Normalizing is to remove any stress from forging and get the alloys distributed. If you ground it from bar stock, it really isn't needed,, but I do what you listed most times just to get a dry run at judging the austenitization temp.

It will take a little while to heat the steel up to non-magnetic and then to 1500F,...... and that is good. Doing it too fast with too much heat is an easy way to go far past the target temperature.
 
Rancho5,

I think you might be confusing annealed and normalized.
Thank you. I'm new at this and there are lots of terms to remember. It looks like even after all my reading I may have missed a step?

So if doing stock removal I THOUGHT you heated past non-magnetic, then quenched in oil, then baked in your oven twice. But from the OP I see I need to do a step before this and heat to 1500 and let air dry. Is this correct?

If so I'm wondering how I missed that first step in all my reading. Glad I read that post.

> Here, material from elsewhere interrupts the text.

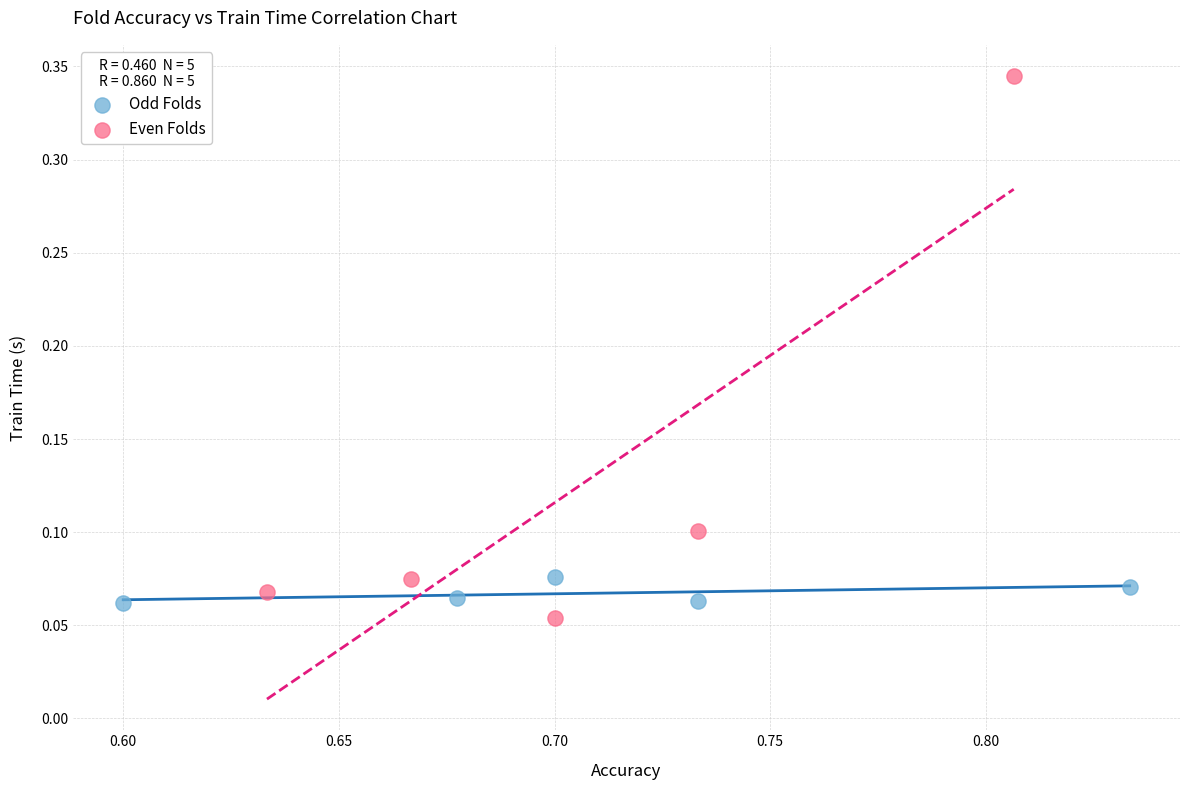

Which series contains the highest Y value?

Even Folds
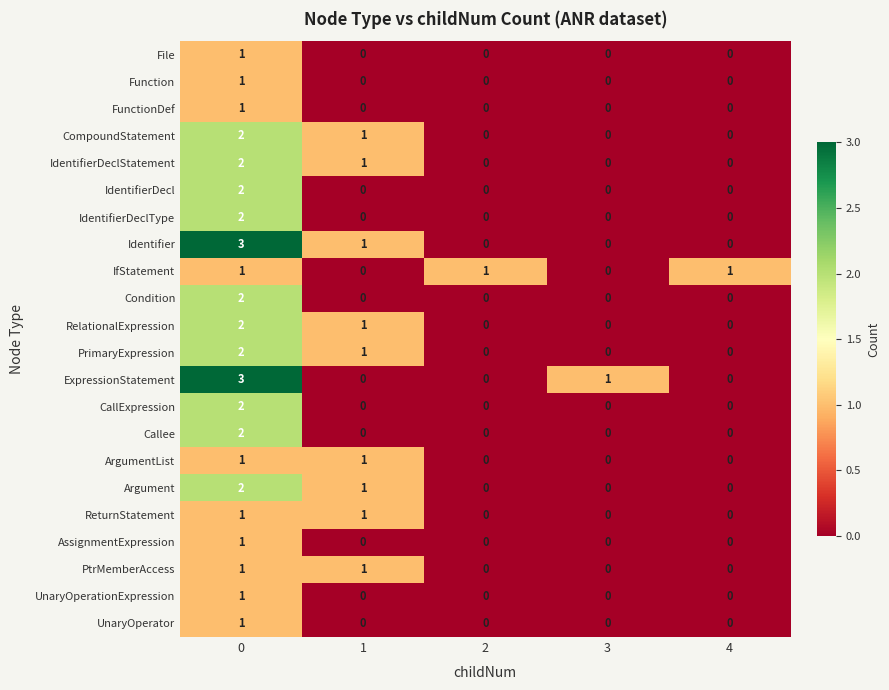

The value of ReturnStatement at 4 is 0. True or false?

True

And from reading Stacy's post, the first step isn't critical but it's helpful for practice on getting the temp right.

Does normalizing help the quality of the blade?
 
Thanks for all of the responses guys. I feel much more confident going into this now that my plan has been approved by the pros.

Thank you. I'm new at this and there are lots of terms to remember. It looks like even after all my reading I may have missed a step?

So if doing stock removal I THOUGHT you heated past non-magnetic, then quenched in oil, then baked in your oven twice. But from the OP I see I need to do a step before this and heat to 1500 and let air dry. Is this correct?

If so I'm wondering how I missed that first step in all my reading. Glad I read that post.

And from reading Stacy's post, the first step isn't critical but it's helpful for practice on getting the temp right.

Does normalizing help the quality of the blade?

Rancho5, obviously I'm new to this but this is my understanding of normalizing. Normalizing helps to refine and reduce the grain size of the steel. The smaller the grain sized the finer edge you can put on the knife so normalizing can increase the quality of the blade. I'm sure others who know more than I do will chime in.